Most digital providers deliver directly to Mexican bank accounts, with the two largest receiving institutions being BBVA México and Banorte, which together hold the majority of retail accounts. Santander México and HSBC México are also widely supported. Beyond bank deposits, Mexico's OXXO cash pickup network spans more than 19,000 stores nationwide, making it one of the easiest countries globally to receive cash remittances without a bank account — particularly valuable for recipients in rural areas or those who are unbanked. Mobile wallets like Mercado Pago and STP-linked accounts are increasingly supported by Remitly and WorldRemit, with funds typically available within minutes.

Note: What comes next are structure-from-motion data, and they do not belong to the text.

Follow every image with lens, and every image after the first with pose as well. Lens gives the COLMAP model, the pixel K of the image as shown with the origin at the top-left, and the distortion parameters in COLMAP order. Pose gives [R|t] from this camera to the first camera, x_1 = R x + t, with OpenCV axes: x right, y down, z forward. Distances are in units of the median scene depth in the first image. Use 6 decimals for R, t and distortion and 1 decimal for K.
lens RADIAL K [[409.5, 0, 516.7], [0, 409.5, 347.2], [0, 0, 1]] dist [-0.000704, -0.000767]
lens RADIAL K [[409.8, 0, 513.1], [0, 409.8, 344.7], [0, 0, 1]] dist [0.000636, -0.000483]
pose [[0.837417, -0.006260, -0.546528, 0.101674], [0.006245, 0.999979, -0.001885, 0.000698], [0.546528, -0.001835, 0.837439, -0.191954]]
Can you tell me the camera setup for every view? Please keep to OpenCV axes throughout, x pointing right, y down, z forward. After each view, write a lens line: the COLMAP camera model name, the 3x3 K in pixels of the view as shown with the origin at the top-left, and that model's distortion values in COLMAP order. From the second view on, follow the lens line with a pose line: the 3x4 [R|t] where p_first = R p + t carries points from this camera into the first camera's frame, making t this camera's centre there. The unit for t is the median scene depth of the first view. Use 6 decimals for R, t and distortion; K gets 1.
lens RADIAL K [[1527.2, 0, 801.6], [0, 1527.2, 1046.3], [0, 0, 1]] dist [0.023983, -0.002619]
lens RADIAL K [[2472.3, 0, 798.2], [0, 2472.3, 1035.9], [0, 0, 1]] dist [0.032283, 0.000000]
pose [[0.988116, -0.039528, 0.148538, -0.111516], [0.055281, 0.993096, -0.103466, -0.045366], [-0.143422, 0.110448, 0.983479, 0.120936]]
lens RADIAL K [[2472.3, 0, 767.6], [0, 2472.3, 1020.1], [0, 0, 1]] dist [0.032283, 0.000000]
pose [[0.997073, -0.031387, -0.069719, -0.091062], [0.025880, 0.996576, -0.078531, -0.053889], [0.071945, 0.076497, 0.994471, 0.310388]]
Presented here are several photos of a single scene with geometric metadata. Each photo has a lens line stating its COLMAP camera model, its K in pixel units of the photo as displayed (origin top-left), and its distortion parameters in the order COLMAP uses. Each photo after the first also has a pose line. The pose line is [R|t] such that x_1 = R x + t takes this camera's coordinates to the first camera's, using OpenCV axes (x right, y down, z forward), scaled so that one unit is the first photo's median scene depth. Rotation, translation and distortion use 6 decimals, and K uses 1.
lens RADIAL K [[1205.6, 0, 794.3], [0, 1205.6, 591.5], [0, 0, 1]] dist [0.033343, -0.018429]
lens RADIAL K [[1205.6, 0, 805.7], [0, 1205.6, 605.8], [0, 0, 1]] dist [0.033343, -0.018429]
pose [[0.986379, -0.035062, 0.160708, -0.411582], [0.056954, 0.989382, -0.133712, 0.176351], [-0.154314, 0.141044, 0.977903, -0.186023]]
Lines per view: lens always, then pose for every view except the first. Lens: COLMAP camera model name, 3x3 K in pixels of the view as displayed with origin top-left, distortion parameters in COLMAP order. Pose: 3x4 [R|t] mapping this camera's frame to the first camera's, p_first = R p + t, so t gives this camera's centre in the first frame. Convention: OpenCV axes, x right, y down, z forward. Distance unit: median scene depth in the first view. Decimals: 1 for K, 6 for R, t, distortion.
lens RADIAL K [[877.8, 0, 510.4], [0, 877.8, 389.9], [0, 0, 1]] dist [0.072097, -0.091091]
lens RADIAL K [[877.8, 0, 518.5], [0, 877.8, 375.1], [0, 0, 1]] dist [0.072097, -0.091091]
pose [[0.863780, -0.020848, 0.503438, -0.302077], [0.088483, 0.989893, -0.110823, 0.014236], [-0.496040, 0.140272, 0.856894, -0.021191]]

Hong Kong imposes no outbound remittance tax, and Mexico does not tax incoming personal remittances under USD 10,000 per transaction. However, transfers above MXN 56,000 (roughly HKD 25,000) trigger SAT reporting requirements on the recipient side. Mexico's OXXO convenience store network with its 19,000+ locations enables instant cash pickup with ID verification, while Banxico's SPEI system handles instant bank-to-bank transfers 24/7, including weekends and holidays. Providers must register with Hong Kong's Customs and Excise Department as Money Service Operators, so verify your chosen platform holds a valid MSO license before transferring large sums.
HKD-MXN volatility is moderate, typically swinging 1-2% within a given month, driven more by USD-MXN dynamics than by HKD itself (which is pegged to USD at 7.75-7.85). Set rate alerts on Wise or Revolut and execute when MXN weakens past your threshold — a 2% favorable move on HKD 20,000 saves HKD 400. For amounts above HKD 50,000, consider splitting into two transfers a week apart to average exchange rate exposure. Avoid sending on Mexican public holidays, when SPEI processing can lag by 6-12 hours despite its 24/7 promise.